The air was silent save the crunching sound of Sally’s feet hitting the rocky path before her as she slowly crept toward the dark ominous building. It appeared to be a decent sized house, two stories which probably held around five bedrooms. Its paint was gray and flaking, and the roof was poorly thatched. Rusted equipment sat in the yard. Sally recognized an old cultivator and manure spreader and would be happy to never see another fanning mill as long as she lived. 

Also, near the house stood what looked like a chicken coup, and a woodshed sat close by. Dead clumps of weeds poked up through the light snow as she drew closer to the building. No part of her soul thought “don’t go in the house.” In fact, she now assumed she would have to spend the night on what was sure to be the empty hardwood floor inside, as she could see no lights within the structure. However, there were two parked vehicles, a Chevy pickup, and what looked like a maroon-colored Sedan.

“Hello!” she shouted desperately. “Is anybody there?” but the air was as empty with sound as the skies were scarce of clouds. The wood creaked as she walked up the splintered steps; and she pondered how she may be the first human being to walk on this sagging porch since it was abandoned. Many of the windows were boarded up with wooden beams that looked old and rotted, but thankfully the door was unblocked. A small whisp floated in front of Sally’s face, formed from a breath of relief knowing she would not have to pry plywood boards in order to enter the home. 

“Hello!” Sally instinctively called out again while pushing the creaky door open. Expecting to find emptiness, she was startled to see small lights inside, emanating from a few glowing kerosene lamps. However, Sally could not bring herself to say another word, as once she stepped through that door, it was as though she were stepping into another dimension, somewhere beyond space and time. No place in the infinite abyss that we call the cosmos could have destroyed her mind as much as this place, this place not far from her own home, in her own country. Ginsberg howled of his generation being swallowed by madness, but neither Ginsberg nor Burroughs, nor any of the Beatniks in their drug induced stream of conscious ramblings could have envisioned the images of the mad and macabre that Sally witnessed in that moment. 

Sally shrieked in an inhuman wail as she blindly flew out the door. Her feet stumbled on the sagging steps, causing her to fall and hit the dark earth below. Banging her knee on the ground she cried out again, this time not in hysteria but in pain. Another shrieking sound followed, but this was more the squeal of an animal, and it came from within the house. Another set of quick footsteps followed, and Sally pushed herself back to her feet. She knew she wasn’t seriously hurt, but for the moment her knee was in pain; and she hobbled away as fast as she could. She dared not turn around to look at that awful place again, only catching a glimpse of it when she fled into the woodshed and shut the door behind her. Resting on her good knee, through the splits in the wood she could just barely see another shape lurking about the darkness. It looked like a woman, at least it had long curly hair like one, but it looked strange and misshapen. Its skin flopped about as its head darted through the air, still making that awful squealing sound while searching for the intruder to its home. The thing was small in stature, and she could make out that it was carrying a rifle. While kneeling down and rubbing her knee, she took some small consolation that she wasn’t seriously hurt. 
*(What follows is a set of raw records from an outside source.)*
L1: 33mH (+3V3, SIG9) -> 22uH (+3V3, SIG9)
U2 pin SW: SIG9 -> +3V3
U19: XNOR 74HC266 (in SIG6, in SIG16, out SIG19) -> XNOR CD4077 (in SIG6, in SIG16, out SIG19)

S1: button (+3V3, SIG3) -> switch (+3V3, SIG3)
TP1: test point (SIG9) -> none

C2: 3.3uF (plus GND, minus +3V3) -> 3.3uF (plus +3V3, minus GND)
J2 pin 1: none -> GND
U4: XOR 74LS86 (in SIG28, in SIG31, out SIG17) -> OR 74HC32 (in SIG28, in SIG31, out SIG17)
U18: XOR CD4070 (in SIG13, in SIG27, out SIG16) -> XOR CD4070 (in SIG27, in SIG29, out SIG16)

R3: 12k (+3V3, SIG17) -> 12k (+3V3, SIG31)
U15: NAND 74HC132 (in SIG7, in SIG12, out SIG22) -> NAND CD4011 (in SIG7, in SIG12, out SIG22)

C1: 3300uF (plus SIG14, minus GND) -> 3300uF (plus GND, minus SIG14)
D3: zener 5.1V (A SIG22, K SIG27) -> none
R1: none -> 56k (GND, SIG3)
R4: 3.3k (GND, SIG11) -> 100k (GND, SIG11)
It was then that she felt something brush against her shoulder. Jumping back to her feet, she covered her mouth as she gasped. There was no sound, save the awful squealing outside. Nothing but blackness was visible behind her. She wouldn’t dare turn on a flashlight had she possessed one, but she did have a lighter. The small flame lit up the enclosed space, and the first thing Sally noticed were a pair of human feet.